Lo mejor de la segunda película de Indiana Jones es su arranque: Todo un homenaje a los musicales de los años 30, con el juego de bailarinas en torno al incombustible Anything goes de Cole Porter. Y lo más curioso es que esa pieza musical se representa en el Shanghái de los años 30. Indiana Jones y el Templo Maldito es una producción de 1984, el mismo año en el que ingleses y chinos acordaron, a partir de 1997, la reversión de Hong Kong a la soberanía china bajo la cuca conceptuación de Región Administrativa Especial: desde ese islote usurpado por su Graciosa Majestad durante las guerras del opio, se extendería el capitalismo sobre toda la vastedad de la China continental. Por aquellos entonces, uno era un estudiante de Derecho que en sus sueños ampulosos y orientalizantes, imaginaba celebrar el año nuevo del 97 en un sampán en la bahía hongkonesa, con fuegos artificiales y dragones, y ese preaviso de que el nuevo siglo pertenecería a Oriente. Nunca he estado en Hong Kong, aunque en este tiempo los chinos se han inoculado de un consumismo que dejaría en el rostro de Mao el grito de Munch.

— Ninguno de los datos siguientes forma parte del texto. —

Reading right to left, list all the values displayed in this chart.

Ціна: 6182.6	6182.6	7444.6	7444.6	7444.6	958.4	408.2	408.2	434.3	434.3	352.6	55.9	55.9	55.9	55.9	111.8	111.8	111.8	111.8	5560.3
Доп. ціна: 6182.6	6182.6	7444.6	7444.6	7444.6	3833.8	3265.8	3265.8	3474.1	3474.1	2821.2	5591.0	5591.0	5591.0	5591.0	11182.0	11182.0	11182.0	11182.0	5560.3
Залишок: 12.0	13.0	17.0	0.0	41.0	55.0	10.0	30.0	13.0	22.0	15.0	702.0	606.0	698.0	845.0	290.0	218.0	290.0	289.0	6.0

Traigo Hong Kong a colación para aguar un tanto la letanía gibraltareña. Para preservar la soberanía británica del Peñón, se escuda el Foreign Office en la voluntad inmarcesible de los llanitos. No vamos a decir que no, pero los hongkoneses no hicieron precisamente la ola cuando el Reino Unido tuvo que aceptar la presión creciente de Pekín en ese traspaso de soberanía. El doble rasero no es ni más ni menos que la ley del más fuerte, y el Imperio británico no es ni sombra de lo que fue, intentando con el brexit proyectar un holograma de su pasado esplendor.

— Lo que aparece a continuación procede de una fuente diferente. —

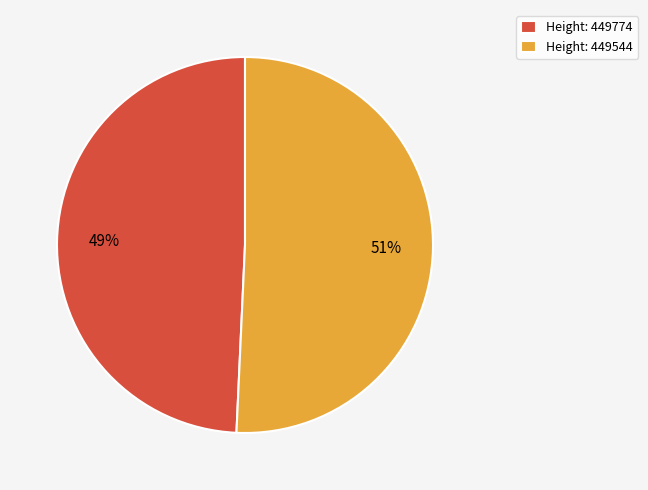

What percentage is the Height: 449544 slice, to the nearest percent?

51%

Para acercarse a Gibraltar, es bueno relativizar. En las cuevas de sus acantilados moraron los últimos neandertales, y que se sepa no grabaron la Union Jack en aquellas cavernas para glorificar el festín de la caza. Tampoco se han observado en esas grutas pictogramas de danzantes con sombrero cordobés. Las monas mismo, último vestigio de simios prensiles en el Viejo Continente, son anteriores al Tratado de Utrecht.

Empero, el relativismo no es sinónimo de resignación. Gibraltar es un anacronismo, un grano de colonialismo incrustado en una España testada en todas las garantías de la Europa democrática. Es impensable imaginar que de aquella incursión del teniente Bolaños en el XVIII, aún se mantuviese un enclave hispano cerca de Inverness. La cuestión está en empatizar: si uno fuese gibraltareño sería reacio a perder esos privilegios, al igual que desde este lado es imperioso desprenderse de esa pátina despreciativa que aún nos endosa parte del mundo anglosajón. No seamos ingenuos, ni siquiera en el vociferío de una campaña electoral. Con o sin brexit, el Reino Unido no iba a doblegarse de manera automática hacia postulados cosoberanistas. Pero el referéndum convocado por Cameron se ha constatado como un tremendo error estratégico. Ahora Europa no puede ser neutral, y por primera vez ha enfatizado el apoyo a uno de sus socios frente al que se ha querido divorciar. Ha hecho bien el presidente Sánchez con amagar con el veto, y la triple garantía se antoja como algo más que un brindis al sol. Pero más allá de los réditos electorales y las banderías, lo que interesa es la eficacia de la gestión de la bahía gibraltareña. Ni paraísos fiscales, ni ardores guerreros. El Peñón solo se hará más permeable desde la insolencia de la tenacidad.